Saturday, August 9, 2014

It might be time to re-read the Palm Beach Post editorial on the Lake Worth 2020 plan - From May 2014

Click here for link to an editorial that came out on May 11th in support of our city rebuilding itself. Here are some key parts to remember:
City commissioners seem poised to ask voters in August for permission to issue $60 million in bonds to fix up the city’s dilapidated roads, sidewalks and sewers. They are calling the project Lake Worth 2020, which is as much a call for clear-eyed vision as it is a nod to the project’s time-frame. Indeed, for voters to approve this sort of debt – and the accompanying tax increases – they will need to understand the stakes very clearly.
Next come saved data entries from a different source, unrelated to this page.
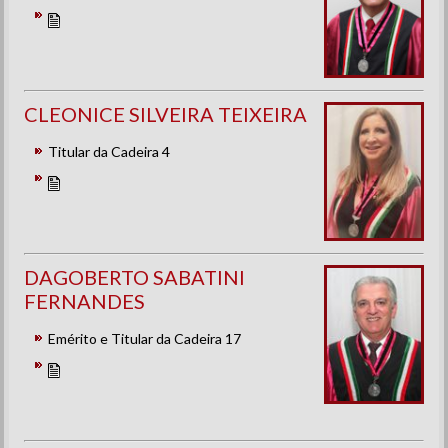
CLEONICE SILVEIRA TEIXEIRA
Titular da Cadeira 4
DAGOBERTO SABATINI
FERNANDES
Emérito e Titular da Cadeira 17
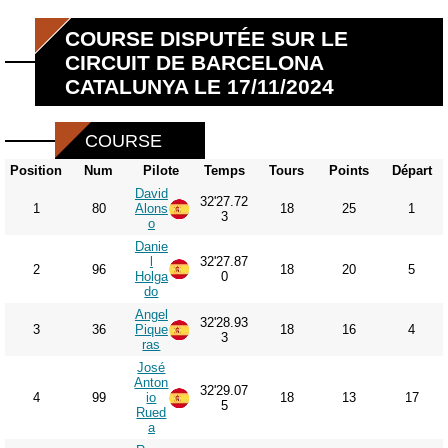
COURSE DISPUTÉE SUR LE
CIRCUIT DE BARCELONA
CATALUNYA LE 17/11/2024
COURSE
Position
Num
Pilote
Temps
Tours
Points
Départ
David
32'27.72
1
80
Alons
18
25
1
3
o
Danie
l
32'27.87
2
96
18
20
5
Holga
0
do
Angel
32'28.93
3
36
Pique
18
16
4
3
ras
José
Anton
32'29.07
4
99
io
18
13
17
5
Rued
a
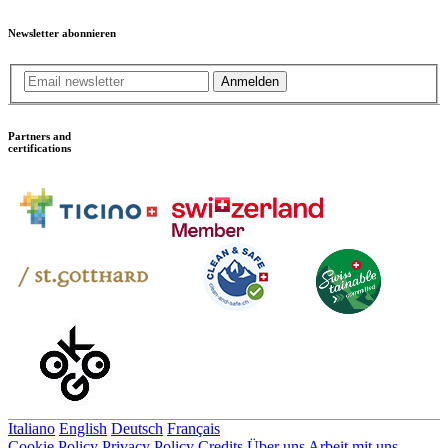
Newsletter abonnieren
Anmelden
Partners and
certifications
Italiano
English
Deutsch
Français
Cookie Policy
Privacy Policy
Credits
Über uns
Arbeit mit uns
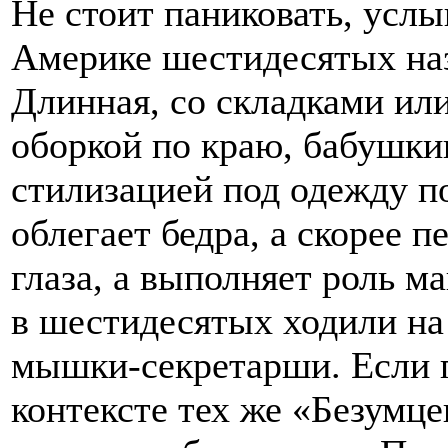
Не стоит паниковать, услы
Америке шестидесятых на
Длинная, со складками или
оборкой по краю, бабушки
стилизацией под одежду п
облегает бедра, а скорее п
глаза, а выполняет роль м
в шестидесятых ходили на
мышки-секретарши. Если 
контексте тех же «Безумц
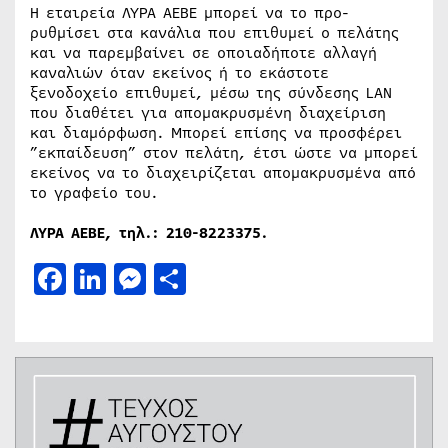
Η εταιρεία ΛΥΡΑ ΑΕΒΕ μπορεί να το προ-
ρυθμίσει στα κανάλια που επιθυμεί ο πελάτης
και να παρεμβαίνει σε οποιαδήποτε αλλαγή
καναλιών όταν εκείνος ή το εκάστοτε
ξενοδοχείο επιθυμεί, μέσω της σύνδεσης LAN
που διαθέτει για απομακρυσμένη διαχείριση
και διαμόρφωση. Μπορεί επίσης να προσφέρει
”εκπαίδευση” στον πελάτη, έτσι ώστε να μπορεί
εκείνος να το διαχειρίζεται απομακρυσμένα από
το γραφείο του.
ΛΥΡΑ ΑΕΒΕ, τηλ.: 210-8223375.
Facebook
LinkedIn
Messenger
Μοιραστείτε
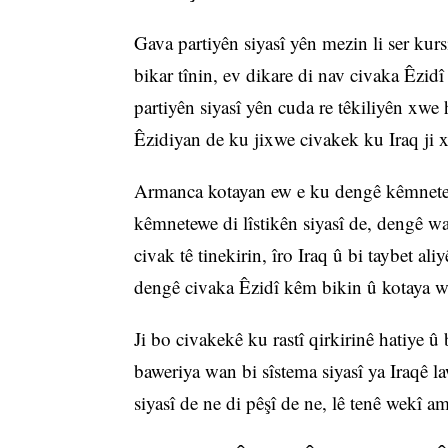
Gava partiyên siyasî yên mezin li ser kur
bikar tînin, ev dikare di nav civaka Êzid
partiyên siyasî yên cuda re têkiliyên xw
Êzidiyan de ku jixwe civakek ku Iraq ji 
Armanca kotayan ew e ku dengê kêmnetewe
kêmnetewe di lîstikên siyasî de, dengê wa
civak tê tinekirin, îro Iraq û bi taybet ali
dengê civaka Êzidî kêm bikin û kotaya wan
Ji bo civakekê ku rastî qirkirinê hatiye û 
baweriya wan bi sîstema siyasî ya Iraqê 
siyasî de ne di pêşî de ne, lê tenê wekî a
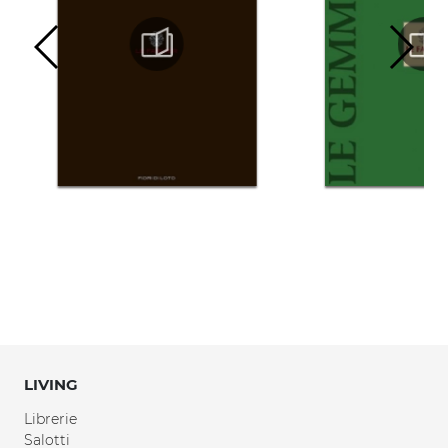
LIVING
Librerie
Salotti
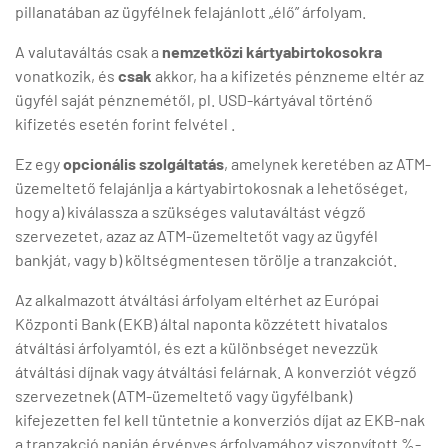
pillanatában az ügyfélnek felajánlott „élő” árfolyam.
A valutaváltás csak a
nemzetközi kártyabirtokosokra
vonatkozik, és
csak
akkor, ha a kifizetés pénzneme eltér az
ügyfél saját pénznemétől, pl. USD-kártyával történő
kifizetés esetén forint felvétel .
Ez egy
opcionális szolgáltatás
, amelynek keretében az ATM-
üzemeltető felajánlja a kártyabirtokosnak a lehetőséget,
hogy a) kiválassza a szükséges valutaváltást végző
szervezetet, azaz az ATM-üzemeltetőt vagy az ügyfél
bankját, vagy b) költségmentesen törölje a tranzakciót.
Az alkalmazott átváltási árfolyam eltérhet az Európai
Központi Bank (EKB) által naponta közzétett hivatalos
átváltási árfolyamtól, és ezt a különbséget nevezzük
átváltási díjnak vagy átváltási felárnak. A konverziót végző
szervezetnek (ATM-üzemeltető vagy ügyfélbank)
kifejezetten fel kell tüntetnie a konverziós díjat az EKB-nak
a tranzakció napján érvényes árfolyamához viszonyított %-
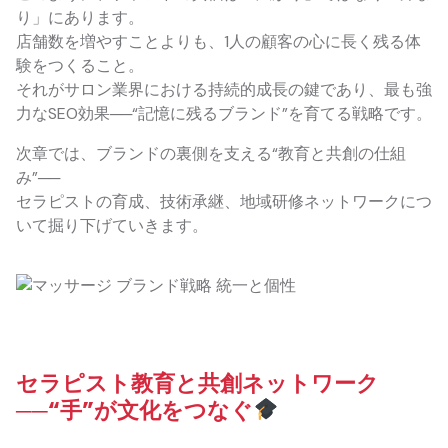
り」にあります。
店舗数を増やすことよりも、1人の顧客の心に長く残る体
験をつくること。
それがサロン業界における持続的成長の鍵であり、最も強
力なSEO効果──“記憶に残るブランド”を育てる戦略です。
次章では、ブランドの裏側を支える“教育と共創の仕組
み”──
セラピストの育成、技術承継、地域研修ネットワークにつ
いて掘り下げていきます。
セラピスト教育と共創ネットワーク
──“手”が文化をつなぐ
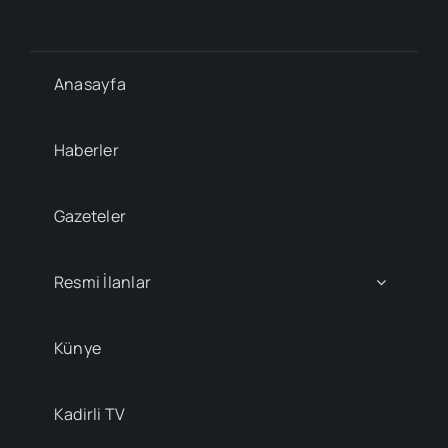
Anasayfa
Haberler
Gazeteler
Resmi İlanlar
Künye
Kadirli TV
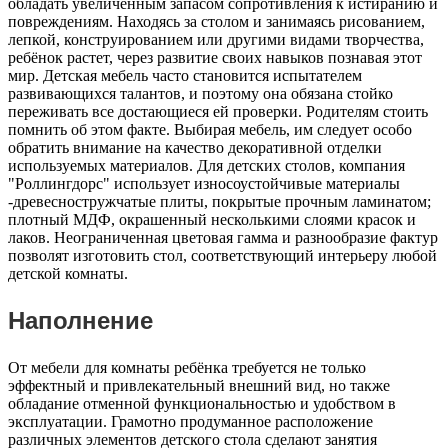
обладать увеличенным запасом сопротивления к истиранию и
повреждениям. Находясь за столом и занимаясь рисованием,
лепкой, конструированием или другими видами творчества,
ребёнок растет, через развитие своих навыков познавая этот
мир. Детская мебель часто становится испытателем
развивающихся талантов, и поэтому она обязана стойко
переживать все достающиеся ей проверки. Родителям стоить
помнить об этом факте. Выбирая мебель, им следует особо
обратить внимание на качество декоративной отделки
используемых материалов. Для детских столов, компания
"Роллингдорс" использует износоустойчивые материалы
-древесностружчатые плиты, покрытые прочным ламинатом;
плотный МДФ, окрашенный несколькими слоями красок и
лаков. Неограниченная цветовая гамма и разнообразие фактур
позволят изготовить стол, соответствующий интерьеру любой
детской комнаты.
Наполнение
От мебели для комнаты ребёнка требуется не только
эффектный и привлекательный внешний вид, но также
обладание отменной функциональностью и удобством в
эксплуатации. Грамотно продуманное расположение
различных элементов детского стола сделают занятия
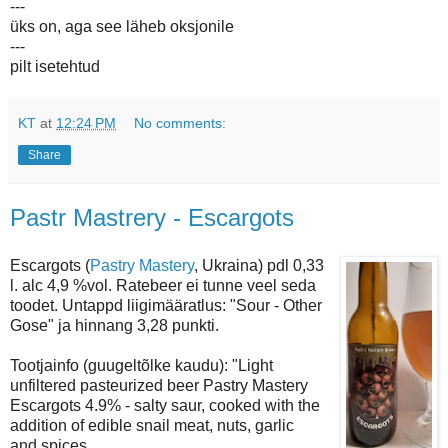
---
üks on, aga see läheb oksjonile
---
pilt isetehtud
KT
at
12:24 PM
No comments:
Share
Pastr Mastrery - Escargots
Escargots (
Pastry Mastery
, Ukraina) pdl 0,33
l. alc 4,9 %vol. Ratebeer ei tunne veel seda
toodet. Untappd liigimääratlus: "Sour - Other
Gose" ja hinnang 3,28 punkti.
Tootjainfo (guugeltõlke kaudu): "Light
unfiltered pasteurized beer Pastry Mastery
Escargots 4.9% - salty saur, cooked with the
addition of edible snail meat, nuts, garlic
and spices.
The stakes are these: Lake Worth, despite its considerable amenities and rising reputation, is mired in poverty. Among Palm Beach County’s 38 cities, only Belle Glade’s residents are poorer. Years of neglect and mismanagement have left this city of 35,000 behind as its neighbors prospered.
The city is so underdeveloped that miles of streets in its poorest neighborhoods have never been paved. Children grow up in houses several blocks from the nearest fire hydrants or sidewalks. The city’s industrial zone, the Lake Worth Park of Commerce, has too few roads and utilities and, consequently, virtually no industry. Even streets around the city’s downtown center are so corrupted by potholes and cracks that they present hazards to cars and pedestrians evocative of the Third World.
Do we really need to question whether or not the quality of infrastructure impacts the value of the private property around it? It surely does.